* **Excerpted text**:
— start —
I just wanted to say hi. And talk about me for a minute.

(Btw, I know the little archive thingy says this is my 100th post, but it's only day 98... there were a couple of days in there where I had a lot to say.)

I watched Oprah yesterday, did you? I probably shouldn't have. The episode was called The Truth About Motherhood. All these ladies were talking about how hard being a mom is, and having to reinvent themselves after having a child, and all the things no one told them about motherhood before hand.

While I was watching I was torn in two different directions. I could relate to the difficult days and the learning curve stuff. But I am also really happy being a mom, and a stay-at-home-mom at that. I don't feel like I've had to reinvent myself. I don't feel like I had to give up my identity. Yeah, I've given stuff up... like teaching... or being able to make more than three stops on any given outing. And I have made adjustments to my schedule for nap-time and feedings. But ultimately, I am really enjoying just being with my little girl, watching her change and grow. I am her teacher now.

(I'm sure I'm not saying anything terribly coherent, and I am certain there is a point in there somewhere, but it's probably not very clear. I wish I could tell stories, like Niki, or write in clear thoughts, like Beth, or with beautiful sentences, like Linda.)

I do have to say, all the time I spend at home with Lil is super nice for making messes. And with Jacob out, it's all the messier since I don't have to put my sewing machine away. ever.

Speaking of messes, wait... I think I mean craftiness. I am contemplating (read: dreaming of) starting up an etsy shop. I like being the Craft Maven, lol, and making things. And my girlfriends are always telling me, "you could sell those!" (whatever those are) I'm trying to figure out what it is that I want to sell. Of all my creations you have seen me post, is there anything you think people would buy?
— end —
* **Problems to work on**:
A - What was the title of the Oprah episode mentioned in the motherhood blog post?
B - Write the next part of the motherhood blog post, starting after its final sentence.
The data that comes next has no connection to the motherhood blog post.

* **Given information**:
— start —
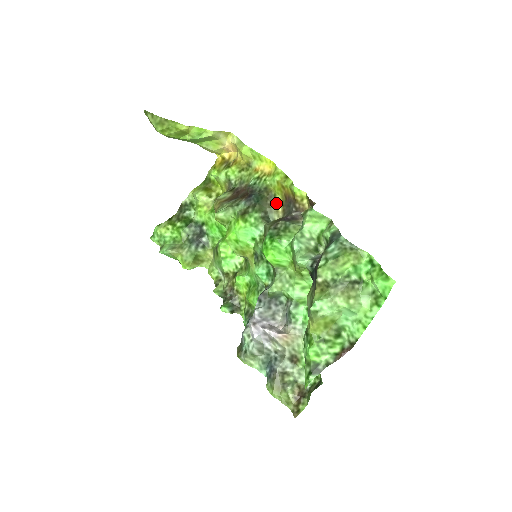
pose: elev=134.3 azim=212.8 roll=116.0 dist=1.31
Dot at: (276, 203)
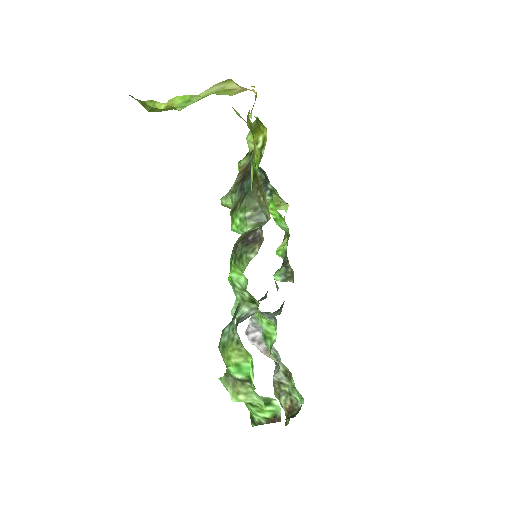
Dot at: (264, 197)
— end —
* **Answers below**:
A - The Truth About Motherhood

B -
Maybe I'm just blowing smoke.

Maybe I should just stick to being a dreamer. :)

6 comments:

Anonymous said...

I say sell it all! Make what you can and put it on Etsy or does the spouses club have a craft shop to sell items at there?

Anonymous said...

OH, and I was watching part of Oprah, you know while playing with the kids outside, making dinner, and trying to read through my new Creative Memories stuff:) It's the same thing we always here. We all have days where we think, this is what I gave my life up for? And then you realize you didn't give things up, they're on hold for a bit, or you have new priorities that just don't match up with your old self. Change isn't such a bad thing, it can just be exhausting at times:)

Beth said...

OOH! I likey the new background.

I say sell the smocks. Those are SUPER CUTE and it's nice that they're reversable. I bet those would go like hot cakes.

Anonymous said...

THANK YOU! I meet all these women, online and in real life, who are always kvetching about how they need something extra in addition to being a mom. I never can understand it! I spent so much time and energy just trying to BECOME a mother and now that I'm here I wouldn't trade these days of snotty noses, nuclear diapers, and gummy kisses for anything. I love being "mommy." Sure it's hard some days and sure it's exhausting. But I can't think of anything else I've loved more.

Whew! Rant over, I'll give you back your blog now. :-)

I'm with Beth on the smocks; I'd totally snap those up if I had a little girlbaby to put them on. But Kelly is right about Etsy, just list everything. There is a buyer for everything under the sun! I think those jingly caterpillars would go pretty quickly, too.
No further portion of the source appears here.